Стоит только высказать какую-нибудь мысль вслух, как она уже получает несколько иной характер, звучит немного фальшиво, немного глупо.
Сколько времени я потратил и всё ещё трачу на учение, а пришёл лишь к тому выводу, что ничему нельзя научиться.
Мудрость, которую мудрец пытается передать другому, всегда смахивает на глупость.
Ты не принуждаешь его, не бьешь, не приказываешь ему, потому что ты знаешь, что мягкость сильнее твердости, вода сильнее скалы, любовь сильнее страха.
Не мне определять пути чужих судеб. Только за себя, за себя одного, я должен решать, должен выбирать, должен отвергать.
Большинство людей похожи на падающие листья; они носятся в воздухе, кружатся, но в конце концов падают на землю.
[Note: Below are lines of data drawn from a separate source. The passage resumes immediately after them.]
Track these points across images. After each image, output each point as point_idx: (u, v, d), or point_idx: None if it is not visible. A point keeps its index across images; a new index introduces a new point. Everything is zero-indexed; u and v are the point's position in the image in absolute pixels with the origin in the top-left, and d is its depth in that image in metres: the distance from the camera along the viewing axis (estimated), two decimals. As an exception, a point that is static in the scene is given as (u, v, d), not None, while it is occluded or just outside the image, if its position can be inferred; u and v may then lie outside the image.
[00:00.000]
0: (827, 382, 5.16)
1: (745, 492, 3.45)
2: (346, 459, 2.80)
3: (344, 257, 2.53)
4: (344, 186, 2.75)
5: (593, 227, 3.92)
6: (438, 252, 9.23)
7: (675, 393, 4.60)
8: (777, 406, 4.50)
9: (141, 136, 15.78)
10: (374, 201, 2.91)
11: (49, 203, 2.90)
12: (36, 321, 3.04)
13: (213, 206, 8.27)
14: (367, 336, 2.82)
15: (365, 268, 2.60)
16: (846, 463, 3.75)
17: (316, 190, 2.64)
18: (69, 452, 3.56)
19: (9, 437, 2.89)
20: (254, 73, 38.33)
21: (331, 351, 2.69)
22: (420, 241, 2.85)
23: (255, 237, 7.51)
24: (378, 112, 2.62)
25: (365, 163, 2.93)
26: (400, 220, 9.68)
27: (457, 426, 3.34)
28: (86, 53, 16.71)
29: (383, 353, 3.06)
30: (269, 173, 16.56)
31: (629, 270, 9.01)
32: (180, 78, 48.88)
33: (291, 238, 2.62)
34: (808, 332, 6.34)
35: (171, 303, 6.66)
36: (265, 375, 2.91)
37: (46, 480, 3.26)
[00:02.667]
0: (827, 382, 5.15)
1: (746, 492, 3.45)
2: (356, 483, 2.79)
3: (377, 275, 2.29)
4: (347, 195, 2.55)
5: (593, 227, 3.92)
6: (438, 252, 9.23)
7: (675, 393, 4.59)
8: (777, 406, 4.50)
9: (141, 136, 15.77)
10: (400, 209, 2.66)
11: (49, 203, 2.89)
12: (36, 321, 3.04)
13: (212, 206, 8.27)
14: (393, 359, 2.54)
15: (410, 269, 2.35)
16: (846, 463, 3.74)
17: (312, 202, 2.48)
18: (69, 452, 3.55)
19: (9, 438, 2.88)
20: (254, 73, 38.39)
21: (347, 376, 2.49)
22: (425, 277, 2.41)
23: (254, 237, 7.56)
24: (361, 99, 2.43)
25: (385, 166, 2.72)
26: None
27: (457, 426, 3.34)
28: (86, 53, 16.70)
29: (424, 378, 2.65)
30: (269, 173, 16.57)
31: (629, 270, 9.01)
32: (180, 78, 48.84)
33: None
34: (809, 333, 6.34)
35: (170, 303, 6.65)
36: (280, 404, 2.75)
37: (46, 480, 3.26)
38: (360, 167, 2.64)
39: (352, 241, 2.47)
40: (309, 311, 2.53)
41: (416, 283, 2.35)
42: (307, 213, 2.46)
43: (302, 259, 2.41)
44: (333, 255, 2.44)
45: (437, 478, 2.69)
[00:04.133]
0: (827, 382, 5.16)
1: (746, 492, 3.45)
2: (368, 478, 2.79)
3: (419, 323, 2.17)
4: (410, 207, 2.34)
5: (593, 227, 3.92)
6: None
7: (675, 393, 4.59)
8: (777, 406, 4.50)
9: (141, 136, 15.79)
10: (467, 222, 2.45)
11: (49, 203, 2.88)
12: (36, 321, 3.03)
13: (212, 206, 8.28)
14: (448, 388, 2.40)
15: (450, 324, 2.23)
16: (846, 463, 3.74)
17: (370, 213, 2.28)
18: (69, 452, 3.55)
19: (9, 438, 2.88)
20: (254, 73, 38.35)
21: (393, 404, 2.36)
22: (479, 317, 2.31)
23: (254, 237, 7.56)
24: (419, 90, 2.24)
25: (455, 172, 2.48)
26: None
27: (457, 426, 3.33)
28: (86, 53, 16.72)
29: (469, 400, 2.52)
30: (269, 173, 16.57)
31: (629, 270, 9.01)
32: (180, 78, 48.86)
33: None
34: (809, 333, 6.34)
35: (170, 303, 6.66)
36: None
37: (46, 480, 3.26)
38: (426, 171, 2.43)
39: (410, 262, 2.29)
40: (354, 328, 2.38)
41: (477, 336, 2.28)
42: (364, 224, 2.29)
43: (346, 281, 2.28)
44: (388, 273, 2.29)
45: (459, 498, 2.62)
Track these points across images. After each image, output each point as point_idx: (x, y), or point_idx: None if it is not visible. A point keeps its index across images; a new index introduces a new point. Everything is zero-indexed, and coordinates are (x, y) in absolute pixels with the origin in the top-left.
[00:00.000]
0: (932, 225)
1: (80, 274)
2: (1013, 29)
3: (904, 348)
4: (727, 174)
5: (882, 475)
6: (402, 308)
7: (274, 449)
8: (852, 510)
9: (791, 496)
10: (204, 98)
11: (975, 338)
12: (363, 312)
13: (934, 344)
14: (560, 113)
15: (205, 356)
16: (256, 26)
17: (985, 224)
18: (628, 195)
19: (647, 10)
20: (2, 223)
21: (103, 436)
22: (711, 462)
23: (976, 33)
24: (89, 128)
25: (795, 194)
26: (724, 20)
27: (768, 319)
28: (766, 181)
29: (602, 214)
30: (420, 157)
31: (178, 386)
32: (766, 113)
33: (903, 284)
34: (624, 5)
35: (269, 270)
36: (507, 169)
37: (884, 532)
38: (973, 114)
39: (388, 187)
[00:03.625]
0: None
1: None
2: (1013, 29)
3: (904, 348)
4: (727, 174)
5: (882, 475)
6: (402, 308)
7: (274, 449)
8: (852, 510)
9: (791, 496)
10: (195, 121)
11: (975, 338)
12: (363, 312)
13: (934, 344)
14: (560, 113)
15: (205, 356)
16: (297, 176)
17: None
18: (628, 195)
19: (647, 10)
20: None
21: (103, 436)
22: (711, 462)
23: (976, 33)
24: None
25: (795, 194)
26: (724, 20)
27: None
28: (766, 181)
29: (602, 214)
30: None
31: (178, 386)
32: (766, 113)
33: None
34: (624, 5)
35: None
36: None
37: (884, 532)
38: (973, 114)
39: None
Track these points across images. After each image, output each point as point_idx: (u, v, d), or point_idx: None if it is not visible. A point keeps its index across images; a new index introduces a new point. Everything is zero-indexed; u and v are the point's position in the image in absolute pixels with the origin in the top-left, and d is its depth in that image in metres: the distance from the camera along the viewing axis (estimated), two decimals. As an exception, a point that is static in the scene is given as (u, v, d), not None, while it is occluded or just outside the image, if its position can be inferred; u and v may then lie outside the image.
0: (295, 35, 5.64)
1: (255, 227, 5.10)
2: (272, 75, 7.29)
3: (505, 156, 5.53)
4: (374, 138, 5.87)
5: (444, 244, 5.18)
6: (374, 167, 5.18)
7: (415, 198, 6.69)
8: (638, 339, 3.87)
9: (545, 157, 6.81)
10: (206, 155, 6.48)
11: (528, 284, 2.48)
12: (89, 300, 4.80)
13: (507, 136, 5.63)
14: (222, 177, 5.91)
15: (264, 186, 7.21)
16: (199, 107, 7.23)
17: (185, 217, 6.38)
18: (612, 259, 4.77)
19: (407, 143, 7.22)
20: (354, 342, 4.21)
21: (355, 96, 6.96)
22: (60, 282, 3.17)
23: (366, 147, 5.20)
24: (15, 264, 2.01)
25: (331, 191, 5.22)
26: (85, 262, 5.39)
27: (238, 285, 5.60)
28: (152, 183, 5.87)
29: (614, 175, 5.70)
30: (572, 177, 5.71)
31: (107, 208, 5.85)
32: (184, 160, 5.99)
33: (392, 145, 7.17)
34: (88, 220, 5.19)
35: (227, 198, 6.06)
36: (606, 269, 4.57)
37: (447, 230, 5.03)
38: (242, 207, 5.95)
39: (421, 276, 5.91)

Другие же — немного их — словно звезды; они движутся по определенному пути, никакой ветер не заставит их свернуть с него.
Слова, в которых один человек находит жемчужины мудрости, для другого звучат глупостью.
По поводу каждой истины можно сказать нечто совершенно противоположное ей, и оно будет одинаково верно.
Ты слишком много ищешь; из-за чрезмерного искания ты не успеваешь находить.
Когда человек ищет… случается, глаз его видит лишь то, что он ищет, и он не в состоянии ничего найти, не в состоянии ничего воспринять, ибо думает всегда лишь об искомом, имеет цель, одержим этой целью. Искать — значит иметь цель. А находить — значит быть свободным, распахнутым настежь, не иметь цели. Ты, верно, и впрямь искатель, ведь, стремясь к своей цели, не видишь того, что совсем рядом, у тебя перед глазами.
Знание можно передать, мудрость же — никогда. Её можно найти, ею можно жить, ее можно сделать своим парусом, ею можно творить чудеса, но облечь ее в слова, научить ей кого-либо невозможно.
Вот камень, через некоторое время он, может быть, превратится в прах, а из земли станет растением, животным или человеком. В прежнее время я бы сказал: «Этот камень –только камень. Он не имеет никакой ценности, он принадлежит миру Майи. Но так как в круговороте перевоплощений он может стать человеком или духом, то я и за ним признаю ценность». Так, вероятно, я рассуждал бы раньше. Ныне же я рассуждаю так. Этот камень есть камень; он же и животное, он же и бог, он же и Будда. Я люблю и почитаю его не за то, что он когда-нибудь может стать тем или другим, а за то, что он давно и всегда есть то и другое. Именно за то, что он камень, что он теперь, сегодня представляется мне камнем – именно за то я люблю его и вижу ценность и смысл в каждой из его жилок и скважин, в его желтом или сером цвете, в его твердости, в звуке, который он издает, когда я постучу в него, в сухости или влажности его поверхности.